Not when the Padres, who used to regularly cry poverty in sleepy and scenic San Diego, traded for a latter-day Ted Williams.
Juan Soto is the game’s best left-handed hitter, an absolute freak who, at age 19, had the batting eye of Williams, and who is on track to become an all-time great four years into his career. No team ever has added a hitting triumvirate the likes of Soto, Josh Bell (who was acquired from the Nationals with Soto) and Fernando Tatis Jr. (who has been out all season after surgery on his fractured left wrist, but took live batting practice Monday and should be back fairly soon) in one flourish. In a matter of seeming seconds, the Padres’ lineup went from mundane to spectacular,
No surprise, Padres general manager A.J. Preller, a wunderkind himself, is the one who sent five great prospects — pitchers MacKenzie Gore and Jarlin Susana, outfielders Robert Hassell III and James Wood, and shortstop C.J. Abrams — plus Luke Voit to Washington in the same blockbuster deal. Preller is one of the great gamblers, and also one of the best accumulators of young talent, which allowed him to make this franchise-transforming deal.
It wasn’t all that long ago the Padres claimed they couldn’t afford Chase Headley. But that was under different ownership, and different leadership. The Dodgers and Cardinals — both model franchises — had the prospects and resources to make it happen, but they didn’t have Preller, who was hellbent on making it happen.
The excitement was palpable in San Diego, to the point at which they sold out their game Wednesday versus the Rockies. Can’t blame ’em. We all have our eye on the Padres now.
More observations from a great deadline day:
1. The Yankees filled their needs by adding Frankie Montas, Andrew Benintendi, Scott Effross and Lou Trivino, and of course by sending poor Joey Gallo to the Dodgers. Can’t blame the Dodgers for taking a flyer on one shocking Bronx disappointment, thinking he’ll do better out of the biggest market. Of course, Los Angeles isn’t exactly Milwaukee.
Montas gives the Yankees a No. 2 starter, and Benintendi will gather many more hits than Gallo.
The Yankees were doing their logical best until a head-scratching last day, when they flirted with big pitching moves (Pablo Lopez) before making the odd call to send reliable starter Jordan Montgomery to St. Louis for Harrison Bader, a center fielder with flash and flair who can fly, but is for now tethered to the bench due to plantar fasciitis.

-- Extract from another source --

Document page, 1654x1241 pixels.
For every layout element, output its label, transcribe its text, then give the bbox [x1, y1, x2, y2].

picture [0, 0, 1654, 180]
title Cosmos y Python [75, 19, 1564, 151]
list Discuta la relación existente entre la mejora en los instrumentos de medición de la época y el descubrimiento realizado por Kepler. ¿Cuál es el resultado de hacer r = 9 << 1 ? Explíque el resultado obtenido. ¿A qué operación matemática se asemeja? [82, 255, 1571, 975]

The Yankees love having a top-tier center fielder, and it doesn’t hurt he’s an outwardly confident kid with a New York background, ensuring no repeat of the Gallo debacle. Of course, that great fielding acumen would mean more if he were actually available to play.

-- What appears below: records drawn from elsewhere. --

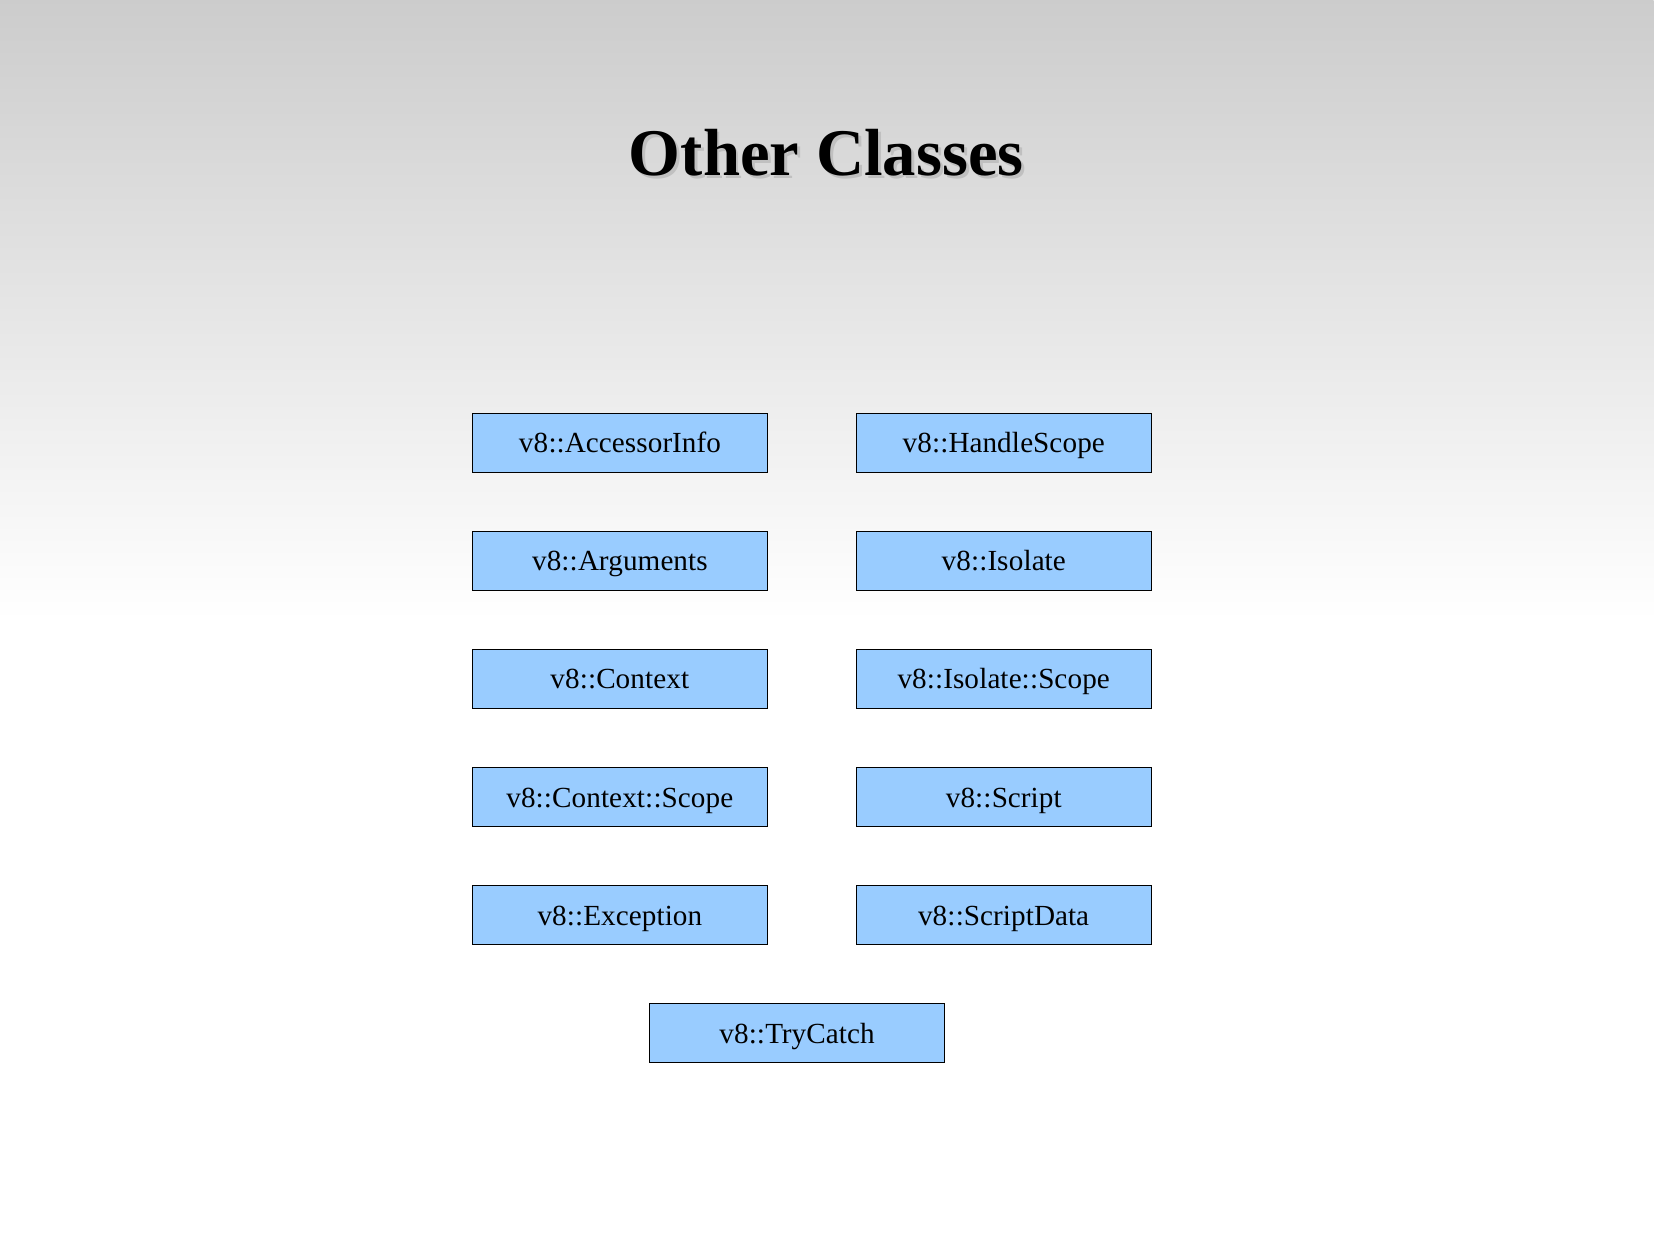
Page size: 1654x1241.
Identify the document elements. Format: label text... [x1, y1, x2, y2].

text_box v8::TryCatch [649, 1003, 945, 1063]
title Other Classes [82, 56, 1571, 250]
text_box v8::Isolate [856, 531, 1152, 591]
text_box v8::Script [856, 767, 1152, 827]
text_box v8::ScriptData [856, 885, 1152, 945]
text_box v8::AccessorInfo [472, 413, 768, 473]
text_box v8::Context [472, 649, 768, 709]
text_box v8::Context::Scope [472, 767, 768, 827]
text_box v8::HandleScope [856, 413, 1152, 473]
text_box v8::Exception [472, 885, 768, 945]
text_box v8::Arguments [472, 531, 768, 591]
text_box v8::Isolate::Scope [856, 649, 1152, 709]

2. The Astros made the two moves the Mets should have made, adding catcher Christian Vazquez and OF/1B/DH Trey Mancini. Vazquez is a superior two-way player, and Mancini has always hit and is such an inspirational leader and all-around good guy we wonder if Mancini means mensch in Italian.
The media buildup regarding brand names, including Willson Contreras, Bell, J.D. Martinez, Vazquez, Mancini and David Robertson didn’t help. Useful reliever Mychal Givens might be the Mets’ biggest acquisition. It appears the Mets clung so tight to their prospects that they didn’t give themselves a chance to acquire any of the names we’d been speculating about for weeks.

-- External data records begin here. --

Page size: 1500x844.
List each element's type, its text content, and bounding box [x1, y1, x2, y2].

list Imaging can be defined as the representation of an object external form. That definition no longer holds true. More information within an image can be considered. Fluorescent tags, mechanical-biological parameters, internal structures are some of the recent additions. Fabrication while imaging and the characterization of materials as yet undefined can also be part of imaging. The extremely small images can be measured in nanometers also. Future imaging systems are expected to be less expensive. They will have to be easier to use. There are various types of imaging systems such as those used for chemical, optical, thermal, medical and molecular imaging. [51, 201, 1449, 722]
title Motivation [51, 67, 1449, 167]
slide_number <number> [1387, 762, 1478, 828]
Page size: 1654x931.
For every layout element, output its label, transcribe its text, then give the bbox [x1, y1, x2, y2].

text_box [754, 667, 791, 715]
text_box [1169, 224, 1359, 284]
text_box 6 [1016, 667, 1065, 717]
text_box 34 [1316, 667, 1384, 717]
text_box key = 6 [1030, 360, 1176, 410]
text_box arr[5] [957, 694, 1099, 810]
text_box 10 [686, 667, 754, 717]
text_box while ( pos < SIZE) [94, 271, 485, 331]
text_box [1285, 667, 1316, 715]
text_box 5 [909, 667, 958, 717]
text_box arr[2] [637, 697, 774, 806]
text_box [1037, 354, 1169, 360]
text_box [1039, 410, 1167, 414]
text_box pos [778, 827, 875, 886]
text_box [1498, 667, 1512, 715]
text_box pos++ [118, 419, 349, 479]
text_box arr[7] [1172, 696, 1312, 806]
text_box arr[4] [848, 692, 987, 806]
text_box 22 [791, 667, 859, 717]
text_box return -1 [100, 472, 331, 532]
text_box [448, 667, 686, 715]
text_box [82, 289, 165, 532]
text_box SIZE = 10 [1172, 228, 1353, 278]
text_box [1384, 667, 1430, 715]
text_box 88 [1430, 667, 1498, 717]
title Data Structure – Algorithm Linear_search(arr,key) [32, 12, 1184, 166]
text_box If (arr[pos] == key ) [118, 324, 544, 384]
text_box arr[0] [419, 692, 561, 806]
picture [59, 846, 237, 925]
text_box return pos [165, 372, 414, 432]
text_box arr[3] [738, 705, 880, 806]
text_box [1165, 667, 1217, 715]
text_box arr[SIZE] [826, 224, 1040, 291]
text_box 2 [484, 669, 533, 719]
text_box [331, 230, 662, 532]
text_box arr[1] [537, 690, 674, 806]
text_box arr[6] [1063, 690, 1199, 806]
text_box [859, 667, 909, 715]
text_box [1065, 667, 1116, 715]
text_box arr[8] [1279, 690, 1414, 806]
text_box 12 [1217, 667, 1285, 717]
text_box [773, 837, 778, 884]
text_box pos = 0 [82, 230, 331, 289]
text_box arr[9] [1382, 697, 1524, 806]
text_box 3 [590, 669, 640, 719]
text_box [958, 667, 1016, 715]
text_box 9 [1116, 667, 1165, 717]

3. The Twins needed pitching, and they acquired three pitchers who will provide immediate help, starting with the underrated Tyler Mahle, who actually has a better ERA-plus since 2020 than Montas. The bullpen was bolstered with Jorge Lopez, who turned into a star with the Orioles this year, and Michael Fulmer, an effective set-up man best known here as the bait for the Mets to land Yoenis Cespedes.
4. The small-market Brewers, who play percentages as well as anyone, shocked folks by sending star closer Josh Hader to the Padres for Taylor Rogers and three prospects, in a play that makes perfect sense in baseball’s second smallest market. While Rogers isn’t Hader, he has allowed just seven home runs since 2020, the same total Hader has allowed in his past 16 innings Hader is a big loss, but denizens of tiny towns are used to such occurrences, and the Brewers slightly softened the blow by adding Matt Bush and Trevor Rosenthal.
5. The whole buy-sell is tricky. Red Sox GM and Yale man Chaim Bloom may be operating over my head, but he will need to explain how bringing in first baseman Eric Hosmer makes sense when Hosmer has three years to go and top prospect Triston Casas looks like a near future star.
6. The Cubs did a fine job last year, when they had their 2016 championship players to trade, and came up with some gems, including outfielder Pete Crow-Armstrong, whom the Mets so regret dealing that it may have scarred them. But this time the Cubs only offloaded a few relievers and bizarrely held onto Contreras, an All-Star catcher who should be worth more than the draft pick they will get when he presumably leaves this winter. The Cubs have now operated like a small-market team two years running. Well, anyway, there’s only one Padres.